---- MATERIAL PROVIDED

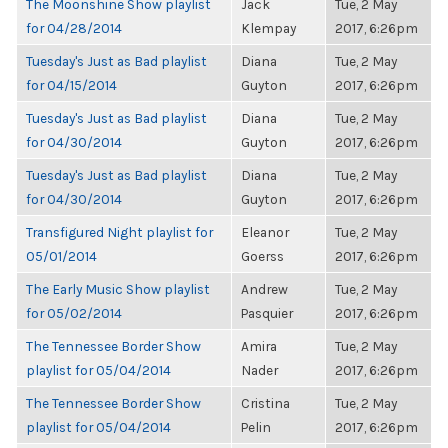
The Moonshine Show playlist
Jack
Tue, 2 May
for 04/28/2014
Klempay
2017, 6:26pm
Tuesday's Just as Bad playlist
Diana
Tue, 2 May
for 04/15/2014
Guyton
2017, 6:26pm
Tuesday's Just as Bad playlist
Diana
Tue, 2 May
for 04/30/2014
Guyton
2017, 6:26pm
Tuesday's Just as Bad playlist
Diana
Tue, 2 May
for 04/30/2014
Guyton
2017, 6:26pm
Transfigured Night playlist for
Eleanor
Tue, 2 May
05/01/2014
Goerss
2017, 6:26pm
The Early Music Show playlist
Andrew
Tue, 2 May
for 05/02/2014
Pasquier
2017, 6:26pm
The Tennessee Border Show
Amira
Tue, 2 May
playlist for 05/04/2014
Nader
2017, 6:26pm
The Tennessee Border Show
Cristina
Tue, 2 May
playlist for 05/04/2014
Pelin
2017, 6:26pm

--------

## WORK REQUIRED
From the first line to the last, retype the data above exactly, but not its images.

## PROBLEM SOLUTION
The Moonshine Show playlist
Jack
Tue, 2 May
for 04/28/2014
Klempay
2017, 6:26pm
Tuesday's Just as Bad playlist
Diana
Tue, 2 May
for 04/15/2014
Guyton
2017, 6:26pm
Tuesday's Just as Bad playlist
Diana
Tue, 2 May
for 04/30/2014
Guyton
2017, 6:26pm
Tuesday's Just as Bad playlist
Diana
Tue, 2 May
for 04/30/2014
Guyton
2017, 6:26pm
Transfigured Night playlist for
Eleanor
Tue, 2 May
05/01/2014
Goerss
2017, 6:26pm
The Early Music Show playlist
Andrew
Tue, 2 May
for 05/02/2014
Pasquier
2017, 6:26pm
The Tennessee Border Show
Amira
Tue, 2 May
playlist for 05/04/2014
Nader
2017, 6:26pm
The Tennessee Border Show
Cristina
Tue, 2 May
playlist for 05/04/2014
Pelin
2017, 6:26pm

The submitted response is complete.